In `backends/_<vendor>/ops/__init__.py`, export your implementations:

```python
"""
<Vendor>-specific operator implementations.
"""

from .<module> import (
    LigerGELUMulFunction,
    geglu_forward_vendor as geglu_forward,   # Rename to match default API
    geglu_backward_vendor as geglu_backward,
)

# Explicitly declare what to export (recommended)
__all__ = [
    "LigerGELUMulFunction",
    "geglu_forward",
    "geglu_backward",
]
```

## Key Points

### Incremental Override

You **don't need to implement all operators**. Only implement the ones that require vendor-specific adaptations. Unimplemented operators will automatically fall back to the default (CUDA) implementation.
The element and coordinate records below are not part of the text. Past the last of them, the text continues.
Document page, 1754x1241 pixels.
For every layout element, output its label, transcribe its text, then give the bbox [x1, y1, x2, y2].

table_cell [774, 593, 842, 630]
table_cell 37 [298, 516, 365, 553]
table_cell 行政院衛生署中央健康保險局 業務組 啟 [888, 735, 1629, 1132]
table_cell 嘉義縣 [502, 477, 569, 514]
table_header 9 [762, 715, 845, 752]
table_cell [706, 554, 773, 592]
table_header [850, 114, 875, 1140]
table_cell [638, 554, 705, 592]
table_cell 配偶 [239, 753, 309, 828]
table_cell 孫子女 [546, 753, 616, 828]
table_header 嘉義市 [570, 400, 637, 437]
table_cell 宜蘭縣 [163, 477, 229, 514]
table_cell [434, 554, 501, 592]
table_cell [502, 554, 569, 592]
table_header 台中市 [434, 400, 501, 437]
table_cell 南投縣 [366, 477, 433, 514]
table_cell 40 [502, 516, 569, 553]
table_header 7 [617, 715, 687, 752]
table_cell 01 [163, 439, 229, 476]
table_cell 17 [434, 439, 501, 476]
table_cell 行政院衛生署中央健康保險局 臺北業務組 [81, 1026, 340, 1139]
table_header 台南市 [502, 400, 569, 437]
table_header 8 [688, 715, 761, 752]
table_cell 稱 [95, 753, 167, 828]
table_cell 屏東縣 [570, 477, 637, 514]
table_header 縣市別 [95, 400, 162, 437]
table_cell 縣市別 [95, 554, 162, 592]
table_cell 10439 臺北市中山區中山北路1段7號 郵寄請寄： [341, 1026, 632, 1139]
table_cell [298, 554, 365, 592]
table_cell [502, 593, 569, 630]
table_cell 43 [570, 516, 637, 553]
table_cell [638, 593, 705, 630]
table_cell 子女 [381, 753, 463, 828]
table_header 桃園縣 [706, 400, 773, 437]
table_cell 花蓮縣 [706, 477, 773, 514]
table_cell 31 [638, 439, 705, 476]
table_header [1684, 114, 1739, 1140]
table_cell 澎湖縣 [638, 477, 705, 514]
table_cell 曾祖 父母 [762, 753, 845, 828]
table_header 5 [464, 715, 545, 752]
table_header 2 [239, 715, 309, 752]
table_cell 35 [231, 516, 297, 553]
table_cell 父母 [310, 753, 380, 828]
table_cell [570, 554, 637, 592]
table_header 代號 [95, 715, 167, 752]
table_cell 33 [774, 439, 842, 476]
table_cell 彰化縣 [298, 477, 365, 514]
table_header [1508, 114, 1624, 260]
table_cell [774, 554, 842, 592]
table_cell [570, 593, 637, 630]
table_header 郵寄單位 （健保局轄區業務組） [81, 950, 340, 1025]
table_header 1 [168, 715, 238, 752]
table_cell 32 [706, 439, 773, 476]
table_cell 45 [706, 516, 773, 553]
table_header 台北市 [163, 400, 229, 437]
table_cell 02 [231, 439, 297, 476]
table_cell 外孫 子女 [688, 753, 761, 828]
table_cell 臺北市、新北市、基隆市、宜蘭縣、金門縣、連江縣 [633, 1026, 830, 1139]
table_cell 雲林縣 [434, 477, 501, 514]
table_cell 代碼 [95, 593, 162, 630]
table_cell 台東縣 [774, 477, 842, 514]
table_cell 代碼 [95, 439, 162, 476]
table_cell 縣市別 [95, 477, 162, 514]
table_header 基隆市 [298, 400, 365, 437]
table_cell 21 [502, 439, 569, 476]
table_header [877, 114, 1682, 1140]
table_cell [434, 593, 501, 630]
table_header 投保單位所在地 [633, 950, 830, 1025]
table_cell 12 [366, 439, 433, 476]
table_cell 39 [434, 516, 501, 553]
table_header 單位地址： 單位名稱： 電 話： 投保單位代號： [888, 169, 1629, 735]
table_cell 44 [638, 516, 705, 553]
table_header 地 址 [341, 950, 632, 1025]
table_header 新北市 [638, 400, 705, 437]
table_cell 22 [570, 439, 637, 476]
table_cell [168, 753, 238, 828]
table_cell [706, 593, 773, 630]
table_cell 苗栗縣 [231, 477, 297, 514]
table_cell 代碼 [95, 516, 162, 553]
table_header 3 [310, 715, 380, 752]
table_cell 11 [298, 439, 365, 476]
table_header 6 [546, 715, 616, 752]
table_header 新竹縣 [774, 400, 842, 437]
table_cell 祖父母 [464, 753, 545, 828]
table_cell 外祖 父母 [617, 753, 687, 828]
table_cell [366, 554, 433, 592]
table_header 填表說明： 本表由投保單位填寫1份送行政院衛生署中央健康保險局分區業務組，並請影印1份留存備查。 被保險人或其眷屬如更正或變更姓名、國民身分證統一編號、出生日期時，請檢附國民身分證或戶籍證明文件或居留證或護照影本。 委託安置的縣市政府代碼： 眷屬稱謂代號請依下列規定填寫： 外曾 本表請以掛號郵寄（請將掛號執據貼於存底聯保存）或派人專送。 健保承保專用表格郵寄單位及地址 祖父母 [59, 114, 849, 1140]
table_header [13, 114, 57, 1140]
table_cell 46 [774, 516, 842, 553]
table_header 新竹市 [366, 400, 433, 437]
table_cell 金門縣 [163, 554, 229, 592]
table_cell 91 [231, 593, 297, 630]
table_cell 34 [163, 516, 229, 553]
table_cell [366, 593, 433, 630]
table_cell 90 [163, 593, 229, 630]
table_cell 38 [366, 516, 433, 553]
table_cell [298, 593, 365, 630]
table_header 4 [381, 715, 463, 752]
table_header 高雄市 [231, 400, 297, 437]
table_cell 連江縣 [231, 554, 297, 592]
### Vendor-Specific Additions

Vendors can also **add new operators** that don't exist in the default implementation. These will be exported to `liger_kernel.ops` namespace for users to import.

### Naming Convention

- Use the **same class/function names** as the default implementations for overrides
- This allows seamless replacement without changing user code
- Use `as` imports to rename if your internal naming differs

## Example: Ascend NPU Backend

See `_ascend/` directory for a complete example of the Ascend NPU backend implementation.